In order to answer Susanna, we are going to do as we did last week, we are going to take some time at the outset to define what a man is—what a man is.

If the home is supposed to be a place where godliness is pursued, then the idea of what a man is must be explored at its most fundamental level. And in order for us to understand what a man is, we must go back to the book of Genesis.

Last week, we saw that the woman was created as a helper suitable for the man. She is the one called to partner with her husband in the task of filling the earth with image-bearers who glorify God’s name. In that task, she comes alongside him as a suitable, well-fit, ideal helper—a helper who is necessary. Without the woman, man cannot fulfill his role. Women are essential. They are necessary, vital, crucial to the undertaking of the task of exercising dominion over the earth.

But for us to understand what a husband is—or what a Christian husband is—we must first understand what a man is.

Primarily, that means every man in this room this morning should fit this definition. Young or old. Short or tall. Lean or heavy. Regardless of stature or season of life, every man is called to fit this definition.

And what is the definition of a man?

If I can put it in a phrase:

A man is a loving leader.

That is the definition of a man. In marriage, that definition is teased out in particular ways, but it is not limited to marriage. Every man—regardless of marital status—is called to be a loving leader.

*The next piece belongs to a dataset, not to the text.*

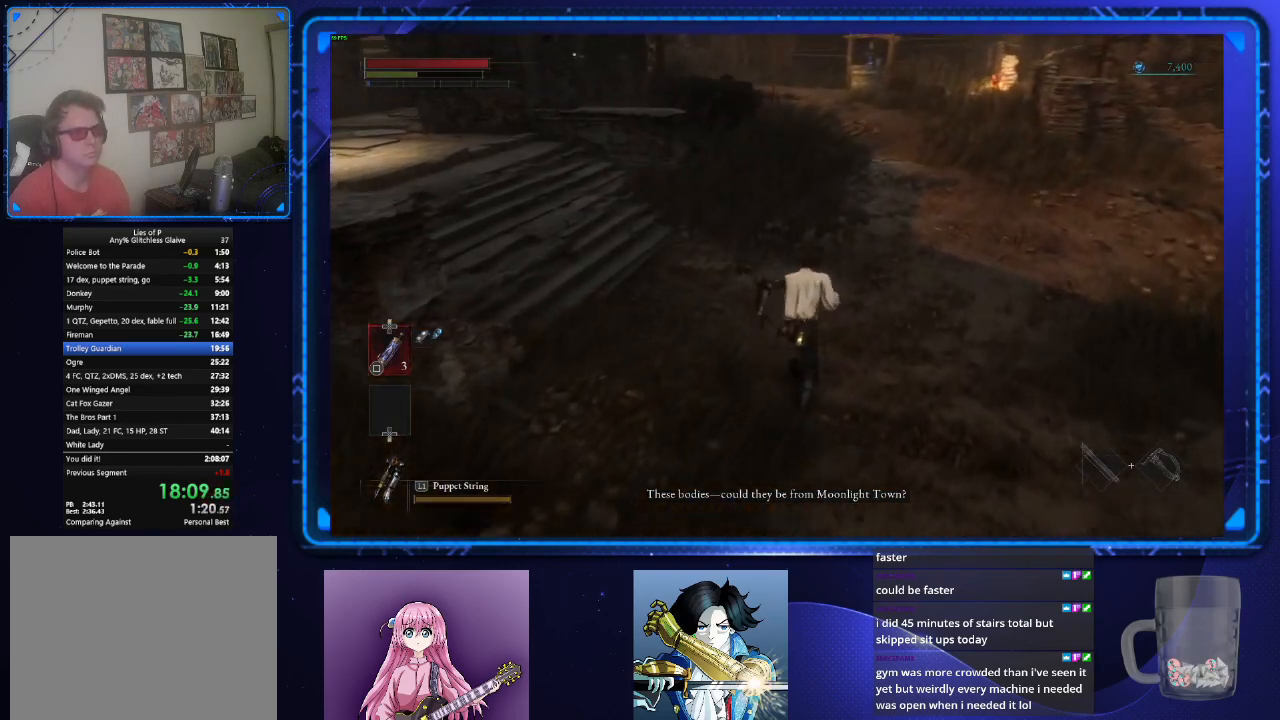
{"buttons": ["CIRCLE"], "left_stick": "up", "right_stick": "center", "button_events": []}
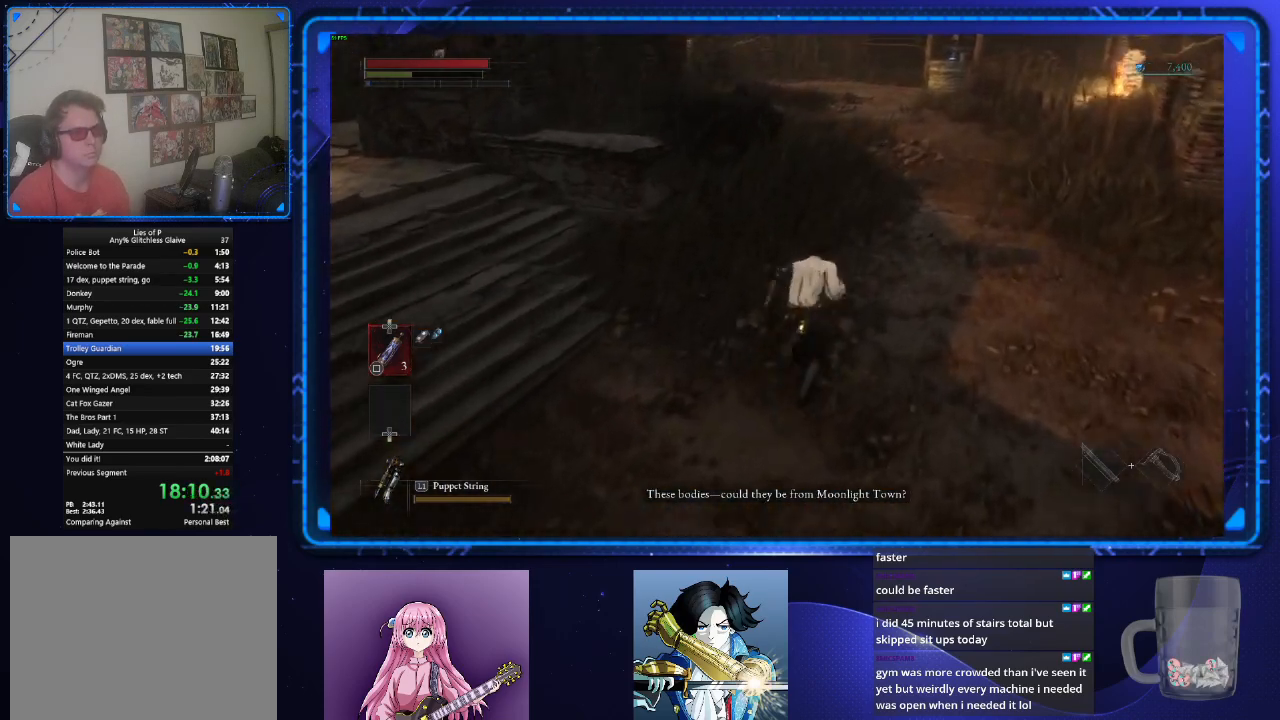
{"buttons": ["CIRCLE"], "left_stick": "up", "right_stick": "center", "button_events": []}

Now, that leadership exists on a gradation. Your level of influence changes over the course of your lifetime. As a young man, you may find yourself responsible for the well-being of siblings or close friends. As you grow, that responsibility expands. Influence increases. Accountability deepens.

You may ask, “Where are you getting this?”

Come with me to Genesis 2:15–17.

In Genesis 2:15–17, we see the call of God on man’s life. In verse 15, we read that the Lord God took the man and put him in the Garden of Eden.

That is a crucial—and often overlooked—reality.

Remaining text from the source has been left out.